Page of Cups (or Jack or Knave of Cups) is a card used in Latin suited playing cards which include tarot decks. It is part of what tarot card readers call the "Minor Arcana"

Tarot cards are used throughout much of Europe to play tarot card games.

In English-speaking countries, where the games are largely unknown, Tarot cards came to be utilized primarily for divinatory purposes.

Divination usage
This card can represent a sweet-natured child who loves home life and family but may struggle in school. This child enjoys the arts and is very spiritual. This child is considered to be a dreamer. The child may be psychic. Often depicted as a child because of their symbolism of optimism and growth. With the child's less serious approach to life, they attract happiness.  

This page has a powerful imagination and intuition, as well. Creativity and vision are among this person's blessings. The page's positive outlook often creates great opportunity and results. This card is centered on emotion and opening up those emotions to allow compassion and love for others.    

As a situation it represents an opportunity for artistic or creative learning and expansion. Often used to bring new opportunities for relationships. 
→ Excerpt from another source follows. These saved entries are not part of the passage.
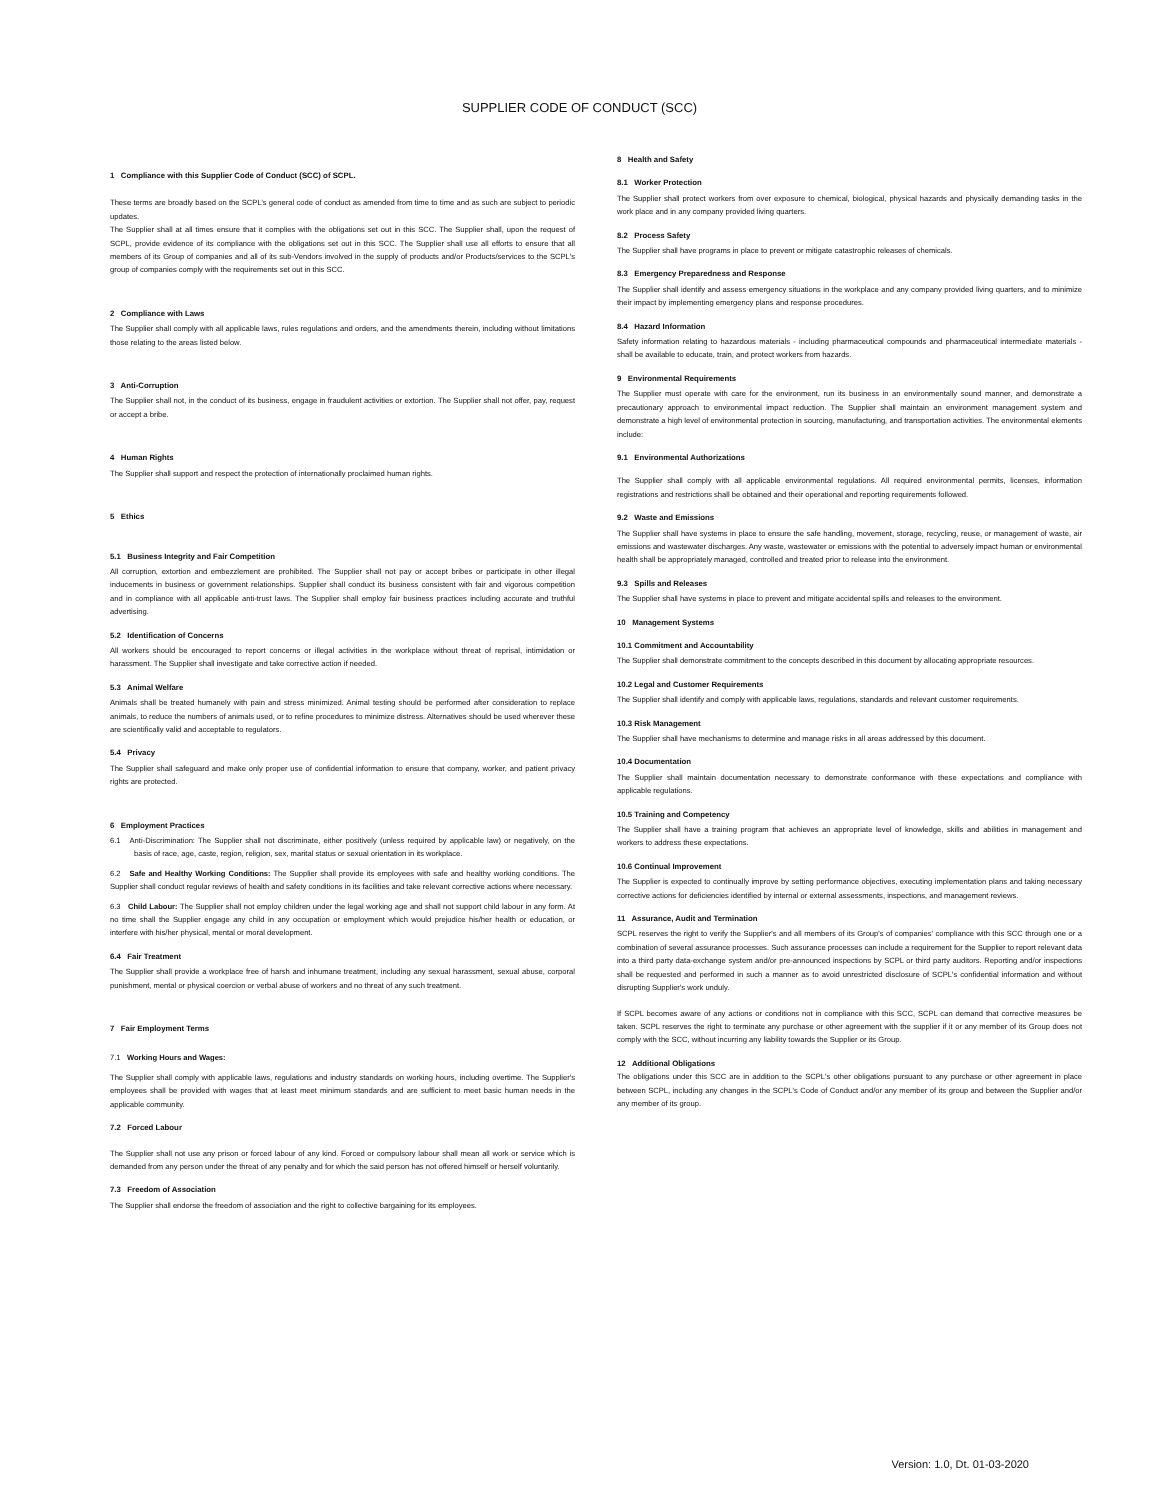SUPPLIER CODE OF CONDUCT (SCC)
1 Compliance with this Supplier Code of Conduct (SCC) of SCPL.
These terms are broadly based on the SCPL’s general code of conduct as amended from time to time and as such are subject to periodic updates.
The Supplier shall at all times ensure that it complies with the obligations set out in this SCC. The Supplier shall, upon the request of SCPL, provide evidence of its compliance with the obligations set out in this SCC. The Supplier shall use all efforts to ensure that all members of its Group of companies and all of its sub-Vendors involved in the supply of products and/or Products/services to the SCPL's group of companies comply with the requirements set out in this SCC.
2 Compliance with Laws
The Supplier shall comply with all applicable laws, rules regulations and orders, and the amendments therein, including without limitations those relating to the areas listed below.
3 Anti-Corruption
The Supplier shall not, in the conduct of its business, engage in fraudulent activities or extortion. The Supplier shall not offer, pay, request or accept a bribe.
4 Human Rights
The Supplier shall support and respect the protection of internationally proclaimed human rights.
5 Ethics
5.1 Business Integrity and Fair Competition
All corruption, extortion and embezzlement are prohibited. The Supplier shall not pay or accept bribes or participate in other illegal inducements in business or government relationships. Supplier shall conduct its business consistent with fair and vigorous competition and in compliance with all applicable anti-trust laws. The Supplier shall employ fair business practices including accurate and truthful advertising.
5.2 Identification of Concerns
All workers should be encouraged to report concerns or illegal activities in the workplace without threat of reprisal, intimidation or harassment. The Supplier shall investigate and take corrective action if needed.
5.3 Animal Welfare
Animals shall be treated humanely with pain and stress minimized. Animal testing should be performed after consideration to replace animals, to reduce the numbers of animals used, or to refine procedures to minimize distress. Alternatives should be used wherever these are scientifically valid and acceptable to regulators.
5.4 Privacy
The Supplier shall safeguard and make only proper use of confidential information to ensure that company, worker, and patient privacy rights are protected.
6 Employment Practices
6.1 Anti-Discrimination: The Supplier shall not discriminate, either positively (unless required by applicable law) or negatively, on the basis of race, age, caste, region, religion, sex, marital status or sexual orientation in its workplace.
6.2 Safe and Healthy Working Conditions: The Supplier shall provide its employees with safe and healthy working conditions. The Supplier shall conduct regular reviews of health and safety conditions in its facilities and take relevant corrective actions where necessary.
6.3 Child Labour: The Supplier shall not employ children under the legal working age and shall not support child labour in any form. At no time shall the Supplier engage any child in any occupation or employment which would prejudice his/her health or education, or interfere with his/her physical, mental or moral development.
6.4 Fair Treatment
The Supplier shall provide a workplace free of harsh and inhumane treatment, including any sexual harassment, sexual abuse, corporal punishment, mental or physical coercion or verbal abuse of workers and no threat of any such treatment.
7 Fair Employment Terms
7.1 Working Hours and Wages:
The Supplier shall comply with applicable laws, regulations and industry standards on working hours, including overtime. The Supplier's employees shall be provided with wages that at least meet minimum standards and are sufficient to meet basic human needs in the applicable community.
7.2 Forced Labour
The Supplier shall not use any prison or forced labour of any kind. Forced or compulsory labour shall mean all work or service which is demanded from any person under the threat of any penalty and for which the said person has not offered himself or herself voluntarily.
7.3 Freedom of Association
The Supplier shall endorse the freedom of association and the right to collective bargaining for its employees.
8 Health and Safety
8.1 Worker Protection
The Supplier shall protect workers from over exposure to chemical, biological, physical hazards and physically demanding tasks in the work place and in any company provided living quarters.
8.2 Process Safety
The Supplier shall have programs in place to prevent or mitigate catastrophic releases of chemicals.
8.3 Emergency Preparedness and Response
The Supplier shall identify and assess emergency situations in the workplace and any company provided living quarters, and to minimize their impact by implementing emergency plans and response procedures.
8.4 Hazard Information
Safety information relating to hazardous materials - including pharmaceutical compounds and pharmaceutical intermediate materials - shall be available to educate, train, and protect workers from hazards.
9 Environmental Requirements
The Supplier must operate with care for the environment, run its business in an environmentally sound manner, and demonstrate a precautionary approach to environmental impact reduction. The Supplier shall maintain an environment management system and demonstrate a high level of environmental protection in sourcing, manufacturing, and transportation activities. The environmental elements include:
9.1 Environmental Authorizations
The Supplier shall comply with all applicable environmental regulations. All required environmental permits, licenses, information registrations and restrictions shall be obtained and their operational and reporting requirements followed.
9.2 Waste and Emissions
The Supplier shall have systems in place to ensure the safe handling, movement, storage, recycling, reuse, or management of waste, air emissions and wastewater discharges. Any waste, wastewater or emissions with the potential to adversely impact human or environmental health shall be appropriately managed, controlled and treated prior to release into the environment.
9.3 Spills and Releases
The Supplier shall have systems in place to prevent and mitigate accidental spills and releases to the environment.
10 Management Systems
10.1 Commitment and Accountability
The Supplier shall demonstrate commitment to the concepts described in this document by allocating appropriate resources.
10.2 Legal and Customer Requirements
The Supplier shall identify and comply with applicable laws, regulations, standards and relevant customer requirements.
10.3 Risk Management
The Supplier shall have mechanisms to determine and manage risks in all areas addressed by this document.
10.4 Documentation
The Supplier shall maintain documentation necessary to demonstrate conformance with these expectations and compliance with applicable regulations.
10.5 Training and Competency
The Supplier shall have a training program that achieves an appropriate level of knowledge, skills and abilities in management and workers to address these expectations.
10.6 Continual Improvement
The Supplier is expected to continually improve by setting performance objectives, executing implementation plans and taking necessary corrective actions for deficiencies identified by internal or external assessments, inspections, and management reviews.
11 Assurance, Audit and Termination
SCPL reserves the right to verify the Supplier's and all members of its Group's of companies' compliance with this SCC through one or a combination of several assurance processes. Such assurance processes can include a requirement for the Supplier to report relevant data into a third party data-exchange system and/or pre-announced inspections by SCPL or third party auditors. Reporting and/or inspections shall be requested and performed in such a manner as to avoid unrestricted disclosure of SCPL's confidential information and without disrupting Supplier's work unduly.
If SCPL becomes aware of any actions or conditions not in compliance with this SCC, SCPL can demand that corrective measures be taken. SCPL reserves the right to terminate any purchase or other agreement with the supplier if it or any member of its Group does not comply with the SCC, without incurring any liability towards the Supplier or its Group.
12 Additional Obligations
The obligations under this SCC are in addition to the SCPL's other obligations pursuant to any purchase or other agreement in place between SCPL, including any changes in the SCPL's Code of Conduct and/or any member of its group and between the Supplier and/or any member of its group.
Version: 1.0, Dt. 01-03-2020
Known to bring good news. Reveals emotional, intimate, and spiritual needs of a person.

Key Meanings 
The key meanings of the Page of Cups:

 Announcement
 Birth
 Creative ideas
 Good news
 Message

When this card is drawn, the message indicates hope and positive change. The message is an announcement that you are on the right path. A person from the past may be bearing a specific message for you. Traditionally, this new message is often brought by a person that is younger than you. This message reveals a positive change that may indicate fertility or new creative ideas. 

This card encourages love, laughter, and positivity. There is an appreciation for expressing emotions freely. This card can create new creative ideas and reveal artistic qualities. Listening to your body mentally, physically, and spiritually is a key element to this card. 

Regarding emotional struggles, this card calls for the need to express love deeper. When the love becomes deeper, you become more aligned with your life path.

Drawing this card identifies that good news is on the way. 

The past meaning for this card indicates awareness of past challenges and how those challenges were overcome. The present meaning for this card reveals the positivity in life and the new message that awaits. The future meaning for this card shows the opportunity that must be taken and ways to heal with previous emotional issues. This card is optimistic in nature, therefore, drawing this card will likely provide great enthusiasm and exciting opportunities.

Symbols 
The symbols of the Page of Cups indicate:

 The page is holding a cup with a blue fish inside that indicates creativity and emotion.
 The monochromatic blue color throughout the card indicates a message of communication.
 The bright flowers on the page's clothes indicate happiness, growth, and beauty.
 The feather that the page is wearing reveals spiritual awakenings and reward for their wisdom and communication.
 The waves behind the Page of Cups indicate waves of emotion.
The page is considered young which symbolize optimism and opportunity.

Reversed Meaning 
Reversed meaning of the Page of Cups reveals:

 Bad news 
 Immaturity or emotional instability 
 Disappointments regarding intimate or platonic relationships
 Indulging in harmful addictions (e.g. alcohol or smoking abuse)
 Neglectful of important matters
 Seeking attention
 Canceled events and trips
 Obsession

Reversed meanings reveals negative consequences but acts as caution. The reversed meaning is intended to be seen as guidance to create a more positive outcome.

In popular culture 
 Page of Cups is an instrumental on the 2003 album Voyageur by electronic music project Enigma.